4. Communicate with your audience
No customer wants to feel ignored. If one contacts you, and doesn't receive an answer, the experience could be so frustrating that they take their business elsewhere. Invest in a team that is dedicated to, and trained in, handling customer feedback. People like knowing that their issues are being heard and addressed, and are likelier to return when that is the case.

"When online, consumers want to talk to other people, not a brand name."

This strategy will also show people that you're human. Consumers want to talk to other people, not a brand name, Rampton claimed. While a brand might be nothing more than a symbol to them, the employees behind it are human, and can forge actual connections.
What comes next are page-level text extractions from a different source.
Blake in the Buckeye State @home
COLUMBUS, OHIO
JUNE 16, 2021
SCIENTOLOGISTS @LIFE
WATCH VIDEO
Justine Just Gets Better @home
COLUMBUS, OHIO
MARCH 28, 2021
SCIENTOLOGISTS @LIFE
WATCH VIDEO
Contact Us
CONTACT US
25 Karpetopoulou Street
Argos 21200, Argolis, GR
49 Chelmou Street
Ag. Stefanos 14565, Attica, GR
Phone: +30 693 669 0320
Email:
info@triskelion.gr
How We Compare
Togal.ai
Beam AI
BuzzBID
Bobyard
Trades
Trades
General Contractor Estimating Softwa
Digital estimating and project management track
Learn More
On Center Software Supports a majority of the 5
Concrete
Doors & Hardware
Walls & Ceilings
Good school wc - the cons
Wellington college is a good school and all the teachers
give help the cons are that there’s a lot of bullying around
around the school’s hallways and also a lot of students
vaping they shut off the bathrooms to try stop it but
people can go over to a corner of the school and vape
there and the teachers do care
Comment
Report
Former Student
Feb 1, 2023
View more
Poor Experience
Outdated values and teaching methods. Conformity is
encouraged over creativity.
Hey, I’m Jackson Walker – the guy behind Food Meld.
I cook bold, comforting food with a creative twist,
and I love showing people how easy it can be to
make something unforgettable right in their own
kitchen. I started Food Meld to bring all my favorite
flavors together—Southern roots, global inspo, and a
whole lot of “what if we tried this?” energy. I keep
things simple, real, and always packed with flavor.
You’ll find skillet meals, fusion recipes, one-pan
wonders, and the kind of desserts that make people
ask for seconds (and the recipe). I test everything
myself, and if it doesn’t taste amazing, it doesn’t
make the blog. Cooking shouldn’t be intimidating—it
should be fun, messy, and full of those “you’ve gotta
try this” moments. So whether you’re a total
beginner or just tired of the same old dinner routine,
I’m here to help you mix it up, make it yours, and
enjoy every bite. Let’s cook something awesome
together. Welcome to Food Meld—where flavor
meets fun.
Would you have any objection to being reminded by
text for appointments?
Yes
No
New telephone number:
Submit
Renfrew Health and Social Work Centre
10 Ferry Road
Taking the time to cultivate a genuine interaction shows that you care about the customer, a feeling they're likelier to reciprocate.

As well, having regular interactions means that readers are more likely to return to the site. It is an easy and ready source of content, and creates an emotional investment on their part. If these communications are done via social media, they also function as a symbol to potential customers that, were they to convert, they would receive a high level of service. 

5. Link between pages
The longer it takes a reader to find what they're looking for on your site, the lower your chances of conversion are. Users today aren't interested in a site that is difficult or counterintuitive, so place links to social media profiles in a prominent, easy-to-spot location. Create specialized icons for your accounts, so as to create a deeper connection, and include a link on those accounts to your website itself. That way, no matter how a customer finds you, it's easy to get any additional information that they might need. 

When people have a positive interaction with a company, they'll share their experience with their friends and families, which will encourage them to look up the business. By creating a website and social media accounts that promote you to your audience, you'll be able to drive traffic between your pages.